-- THE DATA follows --

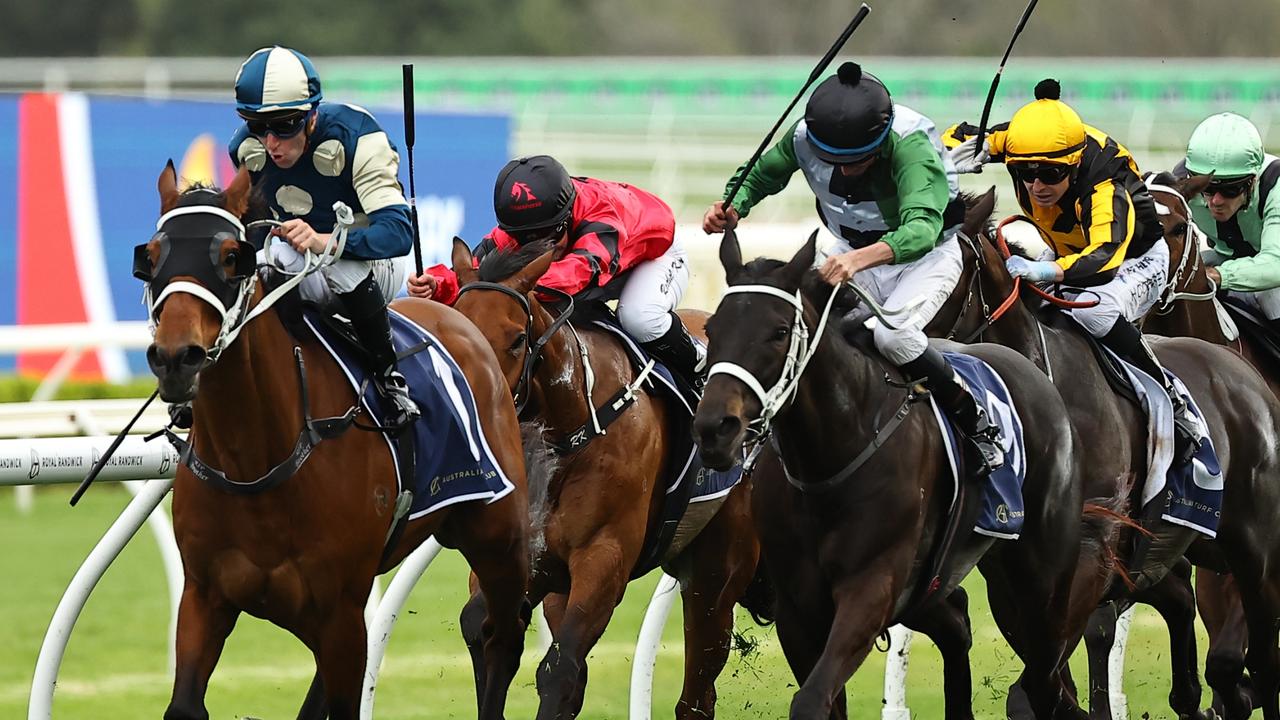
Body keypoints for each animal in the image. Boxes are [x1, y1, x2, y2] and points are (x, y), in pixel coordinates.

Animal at [445, 238, 762, 712]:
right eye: (458, 329)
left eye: (517, 339)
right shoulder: (526, 561)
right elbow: (486, 633)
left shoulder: (604, 558)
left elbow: (558, 669)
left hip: (716, 572)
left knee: (698, 691)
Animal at [691, 229, 1090, 717]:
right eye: (712, 328)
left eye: (779, 331)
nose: (715, 428)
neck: (830, 457)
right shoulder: (798, 610)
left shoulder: (872, 588)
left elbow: (811, 699)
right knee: (960, 625)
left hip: (1041, 582)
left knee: (1045, 673)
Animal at [942, 196, 1280, 717]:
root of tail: (1243, 374)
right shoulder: (1011, 577)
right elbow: (1041, 682)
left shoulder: (1093, 551)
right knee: (1184, 605)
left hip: (1250, 547)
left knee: (1262, 656)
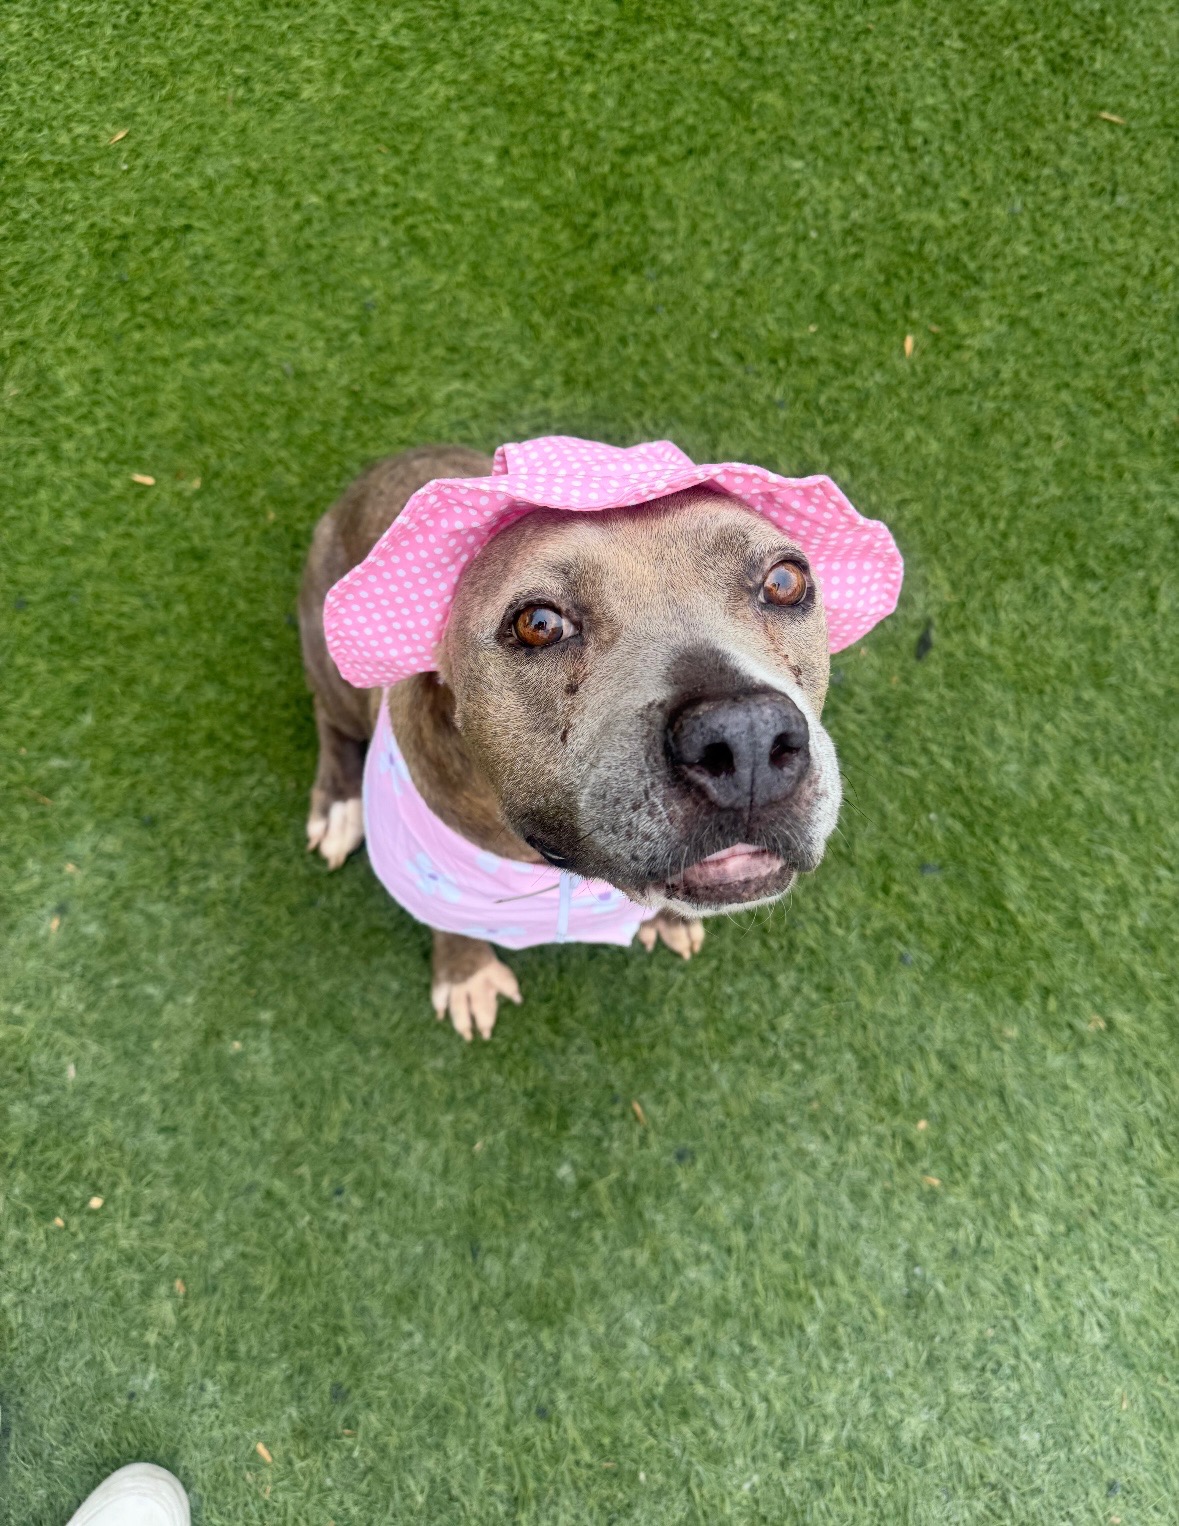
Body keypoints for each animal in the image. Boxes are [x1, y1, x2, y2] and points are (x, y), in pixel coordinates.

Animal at [299, 437, 901, 1040]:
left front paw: (668, 921)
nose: (746, 735)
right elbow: (452, 921)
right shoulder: (429, 873)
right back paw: (338, 805)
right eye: (538, 624)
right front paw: (465, 972)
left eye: (784, 582)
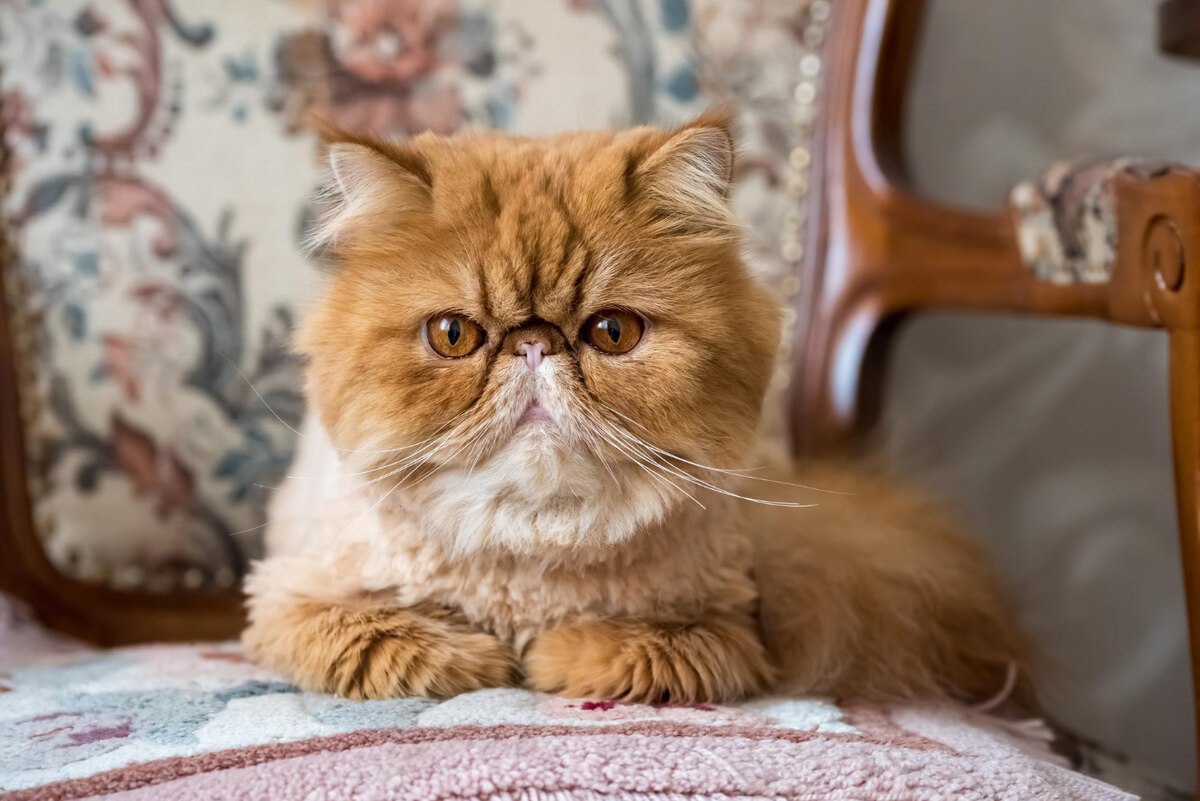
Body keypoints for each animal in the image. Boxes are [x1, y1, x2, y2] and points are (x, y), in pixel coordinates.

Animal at [241, 109, 1022, 705]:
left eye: (612, 333)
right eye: (453, 335)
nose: (533, 345)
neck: (531, 565)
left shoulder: (722, 624)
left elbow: (633, 649)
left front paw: (548, 656)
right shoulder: (289, 596)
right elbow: (386, 636)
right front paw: (484, 656)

-- THE DATA concluded --

_REQUIRED ACTION:_
Exactly as they appear, print the lines of the listing above from its first line through the line that contains "right back paw: (338, 805)", minus the pictures.

_RESULT FOR THIS EXERCISE:_
Body keypoints for each animal in the image. Boxes are [x1, y1, x2, y2] and points are (x, y), in pixel coordinates.

Animal at [445, 238, 762, 712]:
right eye: (458, 329)
left eye: (517, 339)
right shoulder: (526, 561)
right elbow: (486, 633)
left shoulder: (604, 558)
left elbow: (558, 669)
left hip: (716, 572)
left knee: (698, 691)
Animal at [691, 229, 1090, 717]:
right eye: (712, 328)
left eye: (779, 331)
nose: (715, 428)
neck: (830, 457)
right shoulder: (798, 610)
left shoulder: (872, 588)
left elbow: (811, 699)
right knee: (960, 625)
left hip: (1041, 582)
left knee: (1045, 673)
Animal at [942, 196, 1280, 717]:
root of tail: (1243, 374)
right shoulder: (1011, 577)
right elbow: (1041, 682)
left shoulder: (1093, 551)
right knee: (1184, 605)
left hip: (1250, 547)
left knee: (1262, 656)
Body keypoints for each animal in the image. Boxes are [x1, y1, x2, y2] and points are (x, y), in pixel coordinates.

Animal at [299, 437, 901, 1040]:
left front paw: (668, 921)
nose: (746, 735)
right elbow: (452, 921)
right shoulder: (429, 873)
right back paw: (338, 805)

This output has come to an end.